■ TASK TO COMPLETE:
Search the entries for the word "void". Copy every line that holds it.

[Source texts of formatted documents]

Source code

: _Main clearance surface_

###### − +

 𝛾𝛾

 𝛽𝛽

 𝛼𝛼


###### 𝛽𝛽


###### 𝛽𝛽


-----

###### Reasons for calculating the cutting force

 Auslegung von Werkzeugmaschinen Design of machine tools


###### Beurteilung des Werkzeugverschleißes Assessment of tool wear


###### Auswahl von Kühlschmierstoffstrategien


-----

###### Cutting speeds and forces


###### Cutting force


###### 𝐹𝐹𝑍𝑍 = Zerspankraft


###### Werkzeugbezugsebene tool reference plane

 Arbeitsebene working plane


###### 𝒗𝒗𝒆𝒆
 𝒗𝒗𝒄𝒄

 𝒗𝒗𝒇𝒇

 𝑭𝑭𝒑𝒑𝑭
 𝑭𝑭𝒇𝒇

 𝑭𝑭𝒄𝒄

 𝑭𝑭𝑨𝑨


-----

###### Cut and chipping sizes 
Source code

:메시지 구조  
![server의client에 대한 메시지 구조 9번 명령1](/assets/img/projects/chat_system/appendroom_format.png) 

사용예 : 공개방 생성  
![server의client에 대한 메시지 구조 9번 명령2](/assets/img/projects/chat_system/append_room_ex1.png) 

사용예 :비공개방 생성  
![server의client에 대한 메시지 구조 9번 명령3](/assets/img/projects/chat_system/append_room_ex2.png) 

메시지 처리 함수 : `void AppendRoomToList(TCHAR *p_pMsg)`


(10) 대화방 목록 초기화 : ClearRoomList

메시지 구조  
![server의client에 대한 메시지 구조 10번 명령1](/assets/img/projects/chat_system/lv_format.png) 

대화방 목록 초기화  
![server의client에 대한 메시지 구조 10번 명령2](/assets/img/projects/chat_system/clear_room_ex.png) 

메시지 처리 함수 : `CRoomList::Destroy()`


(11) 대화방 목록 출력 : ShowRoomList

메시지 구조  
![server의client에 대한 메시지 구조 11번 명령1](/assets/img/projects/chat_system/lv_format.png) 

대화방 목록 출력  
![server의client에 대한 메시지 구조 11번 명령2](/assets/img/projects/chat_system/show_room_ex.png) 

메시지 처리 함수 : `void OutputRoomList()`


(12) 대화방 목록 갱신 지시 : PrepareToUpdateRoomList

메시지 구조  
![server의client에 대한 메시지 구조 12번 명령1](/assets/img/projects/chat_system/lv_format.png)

■ ANSWER TO THE PROBLEM:
메시지 처리 함수 : `void AppendRoomToList(TCHAR *p_pMsg)`
메시지 처리 함수 : `void OutputRoomList()`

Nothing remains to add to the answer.